The Chronicle reports on a recent study (working paper PDF) on professorial politics. Overall, the report suggests that professors are more liberal than average Americans (kind of a dog bites boy story), but it also indicates that there are a growing number of moderates in higher ed, as well as waning radicalism in younger generations.
For example, 14.3 percent of professors aged 50-64 consider themselves liberal radicals, as compared to just 3.8 percent of professors aged 26-35. Similarly, whereas 17.2 percent of professors aged 50-64 consider themselves liberal activists, this is true of only 1.3 percent of professors in the youngest age cohort. (40-41)
Following on that point, the report makes the following observation of political leanings based on respondents answers to questions on a range of political issues:
Liberal | Center/Center-left | Conservative | |
26-35 | 21.5 | 59.5 | 19.0 |
36-49 | 31.0 | 51.2 | 17.8 |
50-64 | 31.0 | 56.6 | 12.4 |
65+ | 27.7 | 64.4 | 7.9 |
Total | 30.2 | 55.3 | 14.5 |
So the purpose of the study, in part, is to engage the perception of higher education as a "hotbed" of liberal radicalism. And the study does seek to argue that while professors are liberal, they are more centrist than radical/extreme and that radicalism seems to be associated with a particular generation of faculty who originally attended college in the sixties or seventies.
This is how I see it. I’m sure the vast majority of faculty I know vote Democrat. There may be many reasons for this. However there’s one obvious one. Republicans have a long history of attacking our profession and institutions, of cutting funding for higher education, and so on. At the same time, I know plenty of professors who are culturally conservative. We’re a pretty straight-laced bunch when it comes down to it. Finally, nearly all professors I know are so focused on the particulars of their own areas of study that it would hardly occur to them to use the classroom as a place to advocate for specific political concerns (e.g. an anti-war agenda).
Also interesting in this study was the identification that liberal arts colleges tended to be the place where one find the most intense concentration of liberalism, not Phd-granting, research institutions as is commonly claimed. Of course liberal arts colleges tend not to have much in the way of professional or technical degrees (where conservative views are more common). However, I also think that the emphasis on teaching attracts people of a certain character who might also tend to be more liberal.
I do wonder about the generational difference. I wonder if it’s an indication of a shift in hiring practices, with more new and young faculty in professional and technical areas. I wonder if conservatives tend to leave the academy. You could see this as something sinister in relation to politics, but I would suggest that it is likely that faculty in professional and technical areas are more likely to have enticing opportunities outside academe at some point in their careers.

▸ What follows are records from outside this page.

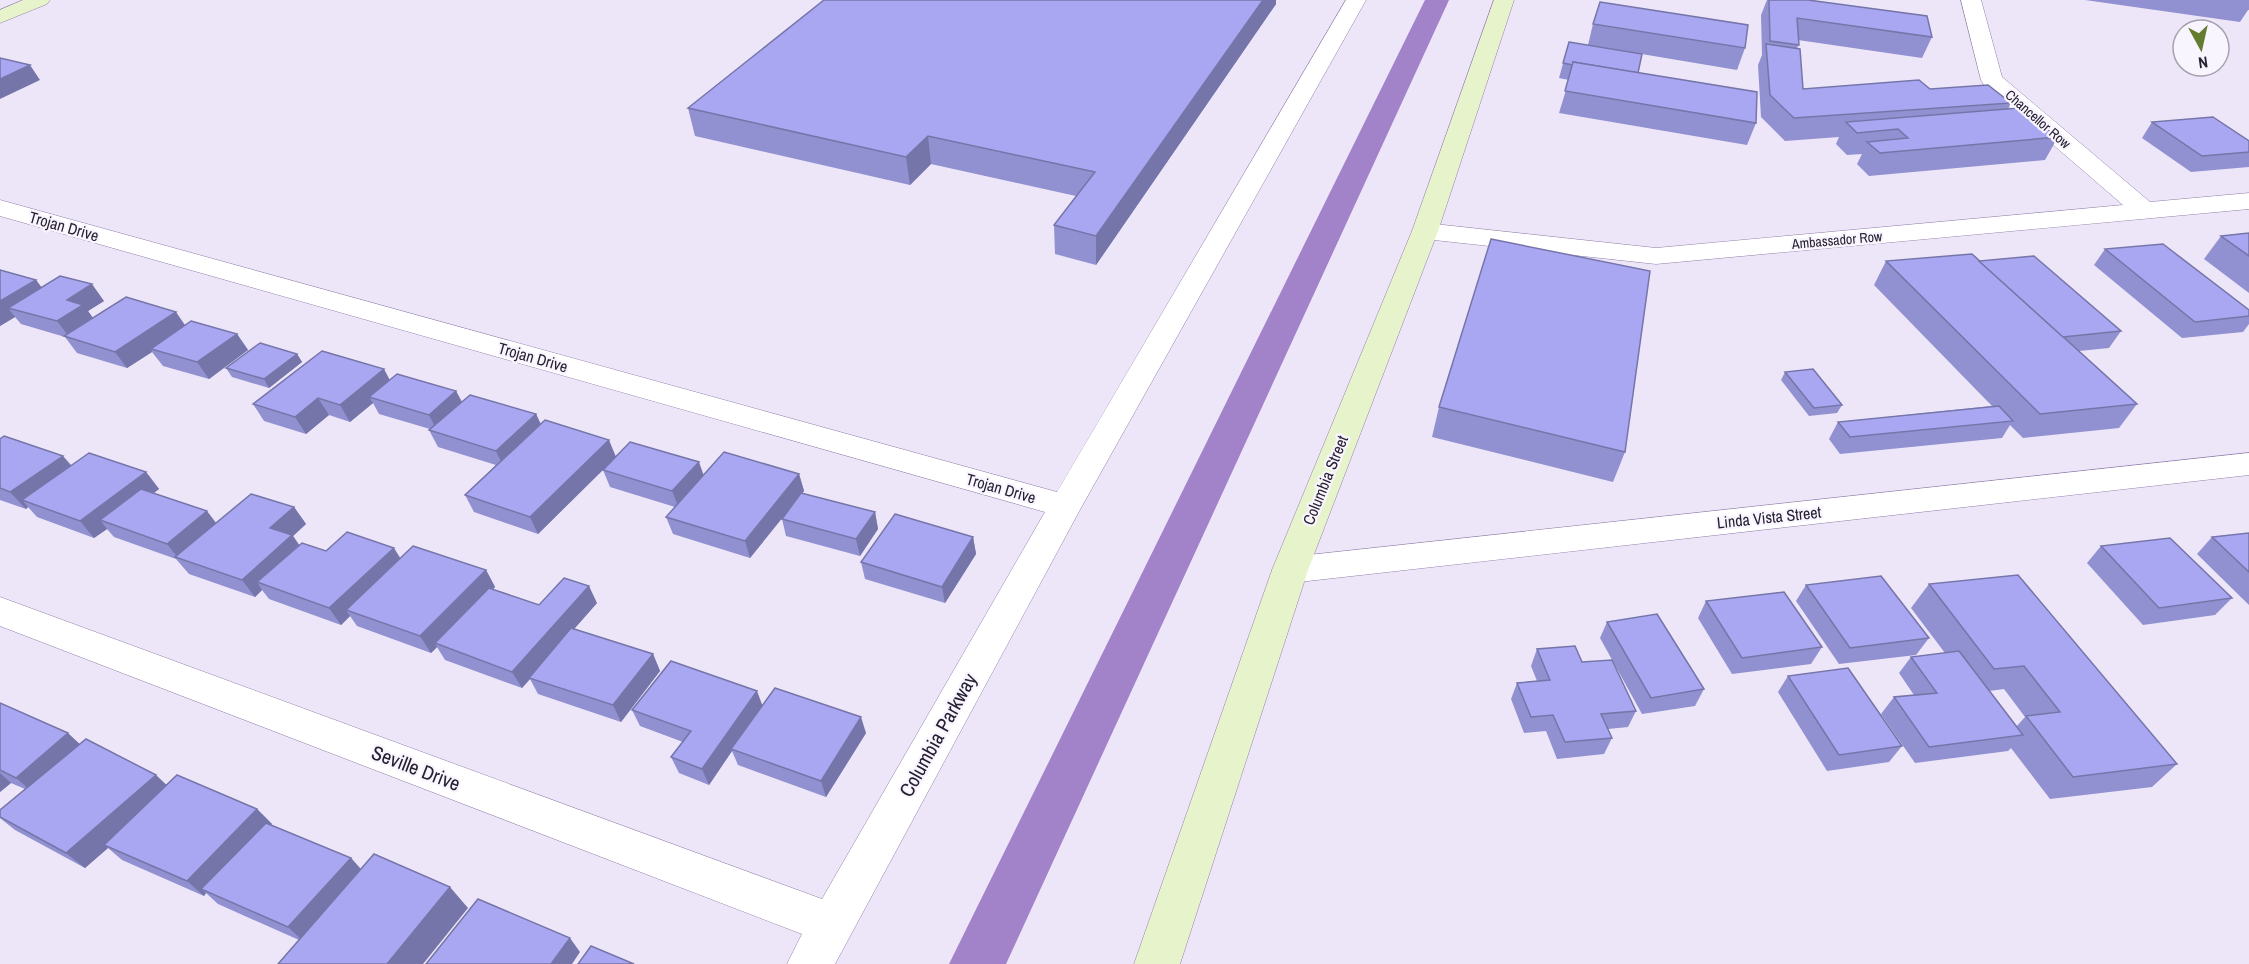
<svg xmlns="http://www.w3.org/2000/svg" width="2249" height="964" font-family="'Archivo Narrow',sans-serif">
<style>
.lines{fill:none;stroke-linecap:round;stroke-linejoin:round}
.canal{fill:#a282c8;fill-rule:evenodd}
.street-casing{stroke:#917ea9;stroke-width:1}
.secondary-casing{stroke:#917ea9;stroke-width:1}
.street{fill:#fff;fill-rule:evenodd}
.secondary{fill:#e7f4cb;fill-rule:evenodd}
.wall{fill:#9190d0;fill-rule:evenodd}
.shaded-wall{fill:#7675a9}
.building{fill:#a9a7f2;stroke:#7675a9;stroke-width:1.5}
.labels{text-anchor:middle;stroke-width:4.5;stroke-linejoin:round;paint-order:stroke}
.far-street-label{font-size:14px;fill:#272031;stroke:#f9f5ff}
.street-label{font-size:16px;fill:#272031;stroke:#f9f5ff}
.near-street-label{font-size:20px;fill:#272031;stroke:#f9f5ff}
</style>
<rect width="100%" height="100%" fill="#ede6f9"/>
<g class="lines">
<!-- canal -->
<path class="canal" d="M 1425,0 L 1449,0 L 1006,964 L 949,964 Z"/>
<!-- street casing -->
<g class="street-casing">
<g id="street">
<path d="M 1346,0 L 1366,0 L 1082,506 L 835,964 L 787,964 L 802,934 L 0,626 L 0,597 L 822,899 L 1045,512 L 0,216 L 0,200 L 1057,492 Z"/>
<path d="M 1961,0 L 1981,0 L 2002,77 L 2150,202 L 2249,193 L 2249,209 L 1656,264 L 1425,239 L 1416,237 L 1412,231 L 1416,225 L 1425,223 L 1656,248 L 2123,205 L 1984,85 L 1981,80 Z"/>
<path d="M 2249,453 L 2249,475 L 1290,583 L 1277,579 L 1272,570 L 1277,561 L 1290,557 Z"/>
</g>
</g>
<!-- secondary casing -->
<g class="secondary-casing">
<g id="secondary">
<path d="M 23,0 L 50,0 L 47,4 L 0,23 L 0,10 Z"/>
<path d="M 1494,0 L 1514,0 L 1438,231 L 1308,570 L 1180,964 L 1134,964 L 1272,570 L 1412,231 Z"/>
</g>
</g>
<!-- street -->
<use href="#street" class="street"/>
<!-- secondary -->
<use href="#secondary" class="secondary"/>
</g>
<!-- wall -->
<g class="wall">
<path d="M 824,0 L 1276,0 L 1276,4 L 1096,265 L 1055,254 L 1054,225 L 1076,196 L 931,164 L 910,185 L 695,136 L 688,108 Z"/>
<path d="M 1767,0 L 1813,0 L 1932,37 L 1922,58 L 1798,40 L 1799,45 L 1797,48 L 1803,89 L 1930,89 L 2011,103 L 2008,109 L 2058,137 L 2045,160 L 1869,176 L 1857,164 L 1862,154 L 1847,155 L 1836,144 L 1839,137 L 1785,141 L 1761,117 L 1758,65 L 1762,55 L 1761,15 Z"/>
<path d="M 2085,0 L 2249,0 L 2249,10 L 2248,10 L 2240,22 Z"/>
<path d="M 1593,24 L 1745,48 L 1737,70 L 1588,45 Z"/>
<path d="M 1569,42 L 1756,123 L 1747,145 L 1559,113 L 1569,80 L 1559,78 Z"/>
<path d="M 2152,122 L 2249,141 L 2249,167 L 2191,172 L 2142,138 Z"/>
<path d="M 2249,233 L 2249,293 L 2204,259 L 2221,236 Z"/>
<path d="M 2105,249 L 2249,310 L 2249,324 L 2243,332 L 2182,338 L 2094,265 Z"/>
<path d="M 1886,261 L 1979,261 L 2121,331 L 2109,348 L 2079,351 L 2137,404 L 2119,428 L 2023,438 L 2010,425 L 2002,438 L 1840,454 L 1829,439 L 1838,422 L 1992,406 L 1874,285 Z"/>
<path d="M 0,270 L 36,280 L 41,287 L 104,301 L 88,311 L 93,318 L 185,325 L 237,334 L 248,350 L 209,379 L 163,366 L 152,352 L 127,368 L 77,353 L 65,337 L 21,324 L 15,317 L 0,326 Z"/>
<path d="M 297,354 L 302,362 L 269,388 L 232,377 L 226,368 Z"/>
<path d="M 1785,372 L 1842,405 L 1837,413 L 1809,416 L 1781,380 Z"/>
<path d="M 390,380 L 456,391 L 462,402 L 536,414 L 541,424 L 616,456 L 703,475 L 799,474 L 804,491 L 802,493 L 875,512 L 878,529 L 860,556 L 786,536 L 782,519 L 795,502 L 750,558 L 673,534 L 666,517 L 675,507 L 610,487 L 603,470 L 610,463 L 538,534 L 474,512 L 465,495 L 496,465 L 438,447 L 429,430 L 430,429 L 379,414 L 373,403 L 350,422 L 329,415 L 306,434 L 264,421 L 253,404 Z"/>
<path d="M 1439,407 L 1625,452 L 1613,482 L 1432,437 Z"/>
<path d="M 0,439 L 71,465 L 146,472 L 159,489 L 154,493 L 216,523 L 294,507 L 306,524 L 293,536 L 299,545 L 326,551 L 400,558 L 486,570 L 495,587 L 493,589 L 539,605 L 597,603 L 574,629 L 653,654 L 660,671 L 621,722 L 538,694 L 530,679 L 522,688 L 445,660 L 437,647 L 431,653 L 357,626 L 350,616 L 341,625 L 269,599 L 262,590 L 255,597 L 189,574 L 176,559 L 114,537 L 107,529 L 94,538 L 37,517 L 28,507 L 26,509 L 0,500 Z"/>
<path d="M 2249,533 L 2249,605 L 2197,554 L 2212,537 Z"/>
<path d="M 973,537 L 976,554 L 945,603 L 865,579 L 861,562 Z"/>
<path d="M 2101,546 L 2232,598 L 2215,615 L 2143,625 L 2087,563 Z"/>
<path d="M 1929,584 L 2177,764 L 2152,787 L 2050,799 L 2011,748 L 2008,751 L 1915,763 L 1881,714 L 1894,697 L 1914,695 L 1899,673 L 1911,657 L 1945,653 L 1911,608 ZM 2004,689 L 2025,717 L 2016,727 L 1989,691 Z"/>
<path d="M 1806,585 L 1929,638 L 1916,655 L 1839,664 L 1796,601 Z"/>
<path d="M 1706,601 L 1822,647 L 1811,664 L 1732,674 L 1698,618 Z"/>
<path d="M 1607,622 L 1704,689 L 1695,706 L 1642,714 L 1600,638 Z"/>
<path d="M 1537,649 L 1582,662 L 1636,711 L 1628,727 L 1608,729 L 1612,738 L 1604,754 L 1557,759 L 1546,731 L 1524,733 L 1511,699 L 1517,683 L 1537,681 L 1531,666 Z"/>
<path d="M 1788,676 L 1902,746 L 1889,762 L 1827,771 L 1778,692 Z"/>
<path d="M 0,703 L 79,744 L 167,785 L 257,809 L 272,824 L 271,825 L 351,858 L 361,869 L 468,908 L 299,940 L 218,904 L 206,893 L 204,896 L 122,860 L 108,848 L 85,868 L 15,830 L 0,818 L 0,810 L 25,789 L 11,783 L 0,792 Z"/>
<path d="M 762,705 L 866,733 L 826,797 L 738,765 L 732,751 L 709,785 L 679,773 L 671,757 L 683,742 L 640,726 L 632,710 Z"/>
</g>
<!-- shaded-wall -->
<g class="shaded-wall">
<path d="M 1263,0 L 1276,0 L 1276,4 L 1096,265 L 1096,236 Z"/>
<path d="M 30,65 L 40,80 L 0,99 L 0,79 Z"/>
<path d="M 928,136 L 931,164 L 910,185 L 906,157 Z"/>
<path d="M 36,280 L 48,296 L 8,308 L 15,317 L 0,326 L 0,301 Z"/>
<path d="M 92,284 L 104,301 L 88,311 L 95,321 L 70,338 L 57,321 L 67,300 Z"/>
<path d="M 176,312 L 187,328 L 151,349 L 152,352 L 127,368 L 115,352 Z"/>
<path d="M 237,334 L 248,350 L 209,379 L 197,362 Z"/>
<path d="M 297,354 L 302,362 L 269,388 L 264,379 Z"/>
<path d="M 384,369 L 393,386 L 369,397 L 373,403 L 350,422 L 340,405 Z"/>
<path d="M 456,391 L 465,408 L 438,432 L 429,415 Z"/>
<path d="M 318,398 L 329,415 L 306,434 L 295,417 Z"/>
<path d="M 536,414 L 543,430 L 504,468 L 496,451 Z"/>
<path d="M 609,440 L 616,457 L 538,534 L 530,517 Z"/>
<path d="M 63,456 L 77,472 L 22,500 L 28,507 L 26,509 L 10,492 Z"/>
<path d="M 699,462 L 705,479 L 679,508 L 672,491 Z"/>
<path d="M 146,472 L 159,489 L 112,525 L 100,520 L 107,529 L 94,538 L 80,521 Z"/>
<path d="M 799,474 L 804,491 L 750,558 L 745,541 Z"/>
<path d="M 294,507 L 306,524 L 293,536 L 304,552 L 257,582 L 262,590 L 255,597 L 242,580 L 270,528 Z"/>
<path d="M 207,511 L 220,528 L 179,559 L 167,544 Z"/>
<path d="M 875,512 L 878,529 L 860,556 L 856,539 Z"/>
<path d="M 973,537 L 976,554 L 945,603 L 942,587 Z"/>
<path d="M 394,548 L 404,564 L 346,610 L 350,616 L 341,625 L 329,608 Z"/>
<path d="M 486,570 L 495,587 L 439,645 L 435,643 L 437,647 L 431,653 L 420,636 Z"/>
<path d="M 589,586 L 597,603 L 531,678 L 529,678 L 530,679 L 522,688 L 512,672 Z"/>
<path d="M 653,654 L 660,671 L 621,722 L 613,705 Z"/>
<path d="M 757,691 L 763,707 L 731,749 L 732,751 L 709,785 L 702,769 Z"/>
<path d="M 861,717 L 866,733 L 826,797 L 821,781 Z"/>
<path d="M 68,733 L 85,749 L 35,794 L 16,778 Z"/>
<path d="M 0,773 L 11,783 L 0,792 Z"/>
<path d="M 156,775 L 172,790 L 104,845 L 108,848 L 85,868 L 66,853 Z"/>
<path d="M 257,809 L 272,824 L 207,892 L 201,889 L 206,893 L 204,896 L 187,881 Z"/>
<path d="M 351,858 L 364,873 L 304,942 L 288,927 Z"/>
<path d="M 450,887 L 468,908 L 423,964 L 387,964 Z"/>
<path d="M 570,938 L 580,952 L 572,964 L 551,964 Z"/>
</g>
<!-- building -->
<g class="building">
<path d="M 824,0 L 1263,0 L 1096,236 L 1054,225 L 1095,172 L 928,136 L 906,157 L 688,108 Z"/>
<path d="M 1769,0 L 1808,0 L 1927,16 L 1932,37 L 1797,18 L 1799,45 L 1770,41 Z"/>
<path d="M 1600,2 L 1748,25 L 1745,48 L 1593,24 Z"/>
<path d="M 1569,42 L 1642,54 L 1638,73 L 1573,62 L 1573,65 L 1563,63 Z"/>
<path d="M 1766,44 L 1800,49 L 1803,89 L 1919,80 L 1930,89 L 1988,85 L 2011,103 L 1794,118 L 1770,95 Z"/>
<path d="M 0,58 L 30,65 L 0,79 Z"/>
<path d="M 1573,62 L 1757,92 L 1756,123 L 1565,91 Z"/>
<path d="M 2019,108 L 2058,137 L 1880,153 L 1867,142 L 1908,138 L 1898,129 L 1857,133 L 1846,122 Z"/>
<path d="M 2213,117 L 2249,141 L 2249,152 L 2202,156 L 2152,122 Z"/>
<path d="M 2249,233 L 2249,256 L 2221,236 Z"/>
<path d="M 1491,239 L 1650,271 L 1625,452 L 1439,407 Z"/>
<path d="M 2163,244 L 2249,310 L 2249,316 L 2195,322 L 2105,249 Z"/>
<path d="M 1972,254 L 2137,404 L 2040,414 L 1886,261 Z"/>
<path d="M 2034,256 L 2121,331 L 2063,337 L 1979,261 Z"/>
<path d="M 0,270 L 36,280 L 0,301 Z"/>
<path d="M 60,276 L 92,284 L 67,300 L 83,305 L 57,321 L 8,308 Z"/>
<path d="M 126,297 L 176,312 L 115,352 L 64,336 Z"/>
<path d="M 191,321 L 237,334 L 197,362 L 151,349 Z"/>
<path d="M 260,343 L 297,354 L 264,379 L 226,368 Z"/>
<path d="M 322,351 L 384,369 L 340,405 L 318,398 L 295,417 L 253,404 Z"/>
<path d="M 1813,369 L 1842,405 L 1814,408 L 1785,372 Z"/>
<path d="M 397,374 L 456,391 L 429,415 L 369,397 Z"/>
<path d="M 470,395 L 536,414 L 496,451 L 429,430 Z"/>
<path d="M 1999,406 L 2013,421 L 1850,437 L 1838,422 Z"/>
<path d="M 545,420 L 609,440 L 530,517 L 465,495 Z"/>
<path d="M 4,436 L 63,456 L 10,492 L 0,488 L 0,439 Z"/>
<path d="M 630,442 L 699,462 L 672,491 L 603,470 Z"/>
<path d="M 724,452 L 799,474 L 745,541 L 666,517 Z"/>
<path d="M 89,453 L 146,472 L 80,521 L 22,500 Z"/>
<path d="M 141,489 L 207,511 L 167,544 L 100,520 Z"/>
<path d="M 801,493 L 875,512 L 856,539 L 782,519 Z"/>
<path d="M 251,494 L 294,507 L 270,528 L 292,535 L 242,580 L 175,557 Z"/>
<path d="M 895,514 L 973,537 L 942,587 L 861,562 Z"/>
<path d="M 347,532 L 394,548 L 329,608 L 257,582 L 302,543 L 326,551 Z"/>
<path d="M 2249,533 L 2249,572 L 2212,537 Z"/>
<path d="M 2170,538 L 2232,598 L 2159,608 L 2101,546 Z"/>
<path d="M 413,546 L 486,570 L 420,636 L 346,610 Z"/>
<path d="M 2018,575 L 2177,764 L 2073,777 L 2026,716 L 2060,712 L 2024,666 L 1994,669 L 1929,584 Z"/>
<path d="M 1881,576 L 1929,638 L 1850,648 L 1806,585 Z"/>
<path d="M 564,578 L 589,586 L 512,672 L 435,643 L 489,588 L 539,605 Z"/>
<path d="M 1784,592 L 1822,647 L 1742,658 L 1706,601 Z"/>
<path d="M 1657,614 L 1704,689 L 1651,698 L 1607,622 Z"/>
<path d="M 571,628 L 653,654 L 613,705 L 529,678 Z"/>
<path d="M 1575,646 L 1582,662 L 1612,660 L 1636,711 L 1601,714 L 1612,738 L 1565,742 L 1553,715 L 1531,717 L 1517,683 L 1550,680 L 1537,649 Z"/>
<path d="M 1959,651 L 2023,735 L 1929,747 L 1894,697 L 1937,693 L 1911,657 Z"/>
<path d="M 671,661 L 757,691 L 702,769 L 671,757 L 691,731 L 632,710 Z"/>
<path d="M 1848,668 L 1902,746 L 1839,755 L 1788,676 Z"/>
<path d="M 775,688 L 861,717 L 821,781 L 731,749 Z"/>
<path d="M 0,703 L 68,733 L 16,778 L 0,770 Z"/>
<path d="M 86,739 L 156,775 L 66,853 L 0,817 L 0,810 Z"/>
<path d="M 177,775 L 257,809 L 187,881 L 104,845 Z"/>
<path d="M 266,823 L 351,858 L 288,927 L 201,889 Z"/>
<path d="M 374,854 L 450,887 L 387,964 L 278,964 Z"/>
<path d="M 478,899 L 570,938 L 551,964 L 426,964 Z"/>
<path d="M 591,946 L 634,964 L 578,964 Z"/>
</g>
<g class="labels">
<!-- far-street labels -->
<g class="far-street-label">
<text transform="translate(2038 119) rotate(41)" y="5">Chancellor Row</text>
<text transform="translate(1837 240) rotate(-5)" y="5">Ambassador Row</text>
</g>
<!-- street labels -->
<g class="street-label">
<text transform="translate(64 226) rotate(16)" y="6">Trojan Drive</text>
<text transform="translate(533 357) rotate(16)" y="6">Trojan Drive</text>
<text transform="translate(1325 480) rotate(-68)" y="6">Columbia Street</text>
<text transform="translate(1001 488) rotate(16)" y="6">Trojan Drive</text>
<text transform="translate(1769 517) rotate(-6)" y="6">Linda Vista Street</text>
</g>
<!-- near-street labels -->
<g class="near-street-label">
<text transform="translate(938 735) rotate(-61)" y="7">Columbia Parkway</text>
<text transform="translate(416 768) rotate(21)" y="7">Seville Drive</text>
</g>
</g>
<!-- north arrow -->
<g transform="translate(2201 48) rotate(172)"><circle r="28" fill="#f9f5ff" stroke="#a5a0ad" stroke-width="1.5"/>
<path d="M0-4.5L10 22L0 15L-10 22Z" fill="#647c2f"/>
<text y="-9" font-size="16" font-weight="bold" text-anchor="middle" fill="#272031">N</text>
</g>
</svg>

However, the decline in radicalism also indicates that there has been a change in professorial politics. I suspect that faculty (and people in general) of my generation are skeptical of the efficacy of radical and/or activist politics.
I would say that I regularly see older faculty who might characterize themselves as radical or activist about equality, poverty, peace, environment, and so on, who simultaneously hold culturally conservative views that I see as problematic, as well as views of ideology that I would characterize as uncritical. I’m not saying that to try to pick a fight. I’m just trying to point out the complexity of the issue. Actually, I think the whole idea of plotting my political views on a line or whatever is fairly idiotic. To me, what gets characterized as a lefty/liberal professor is a historical-cultural identity. I can’t be one any more than I could be a hippie or a beatnik or a yuppie. Perhaps as a wider demographic of citizens attend college, the next generation of faculty will emerge from a more representative pool of students.
The important thing, I think, is not that higher ed speak with a particular political voice (a comical notion anyway given that faculty rarely agree on anything), but rather that higher ed maintain its function as offering critical, intellectual alternative viewpoints to the positions offered by politicians, the business community, and the increasingly corporate news media.
One reply on “Politics and professors”
I tend to agree with your thinking. My sense is that conservatives, those who think a rising tide lifts all boats, will be working to be sure their boat is ship-shape. Liberals, who see that many won’t have the ability to keep their boats ship-shape, will focus on helping others rather than themselves–via education, higher and otherwise. It makes we wonder, why don’t we see complaints that there are too many conservatives in the military? What’s wrong with the military that liberals don’t want to get into in general? Of course, the problem there is not the institution, but the people who don’t want to join. Kinda inconsistent.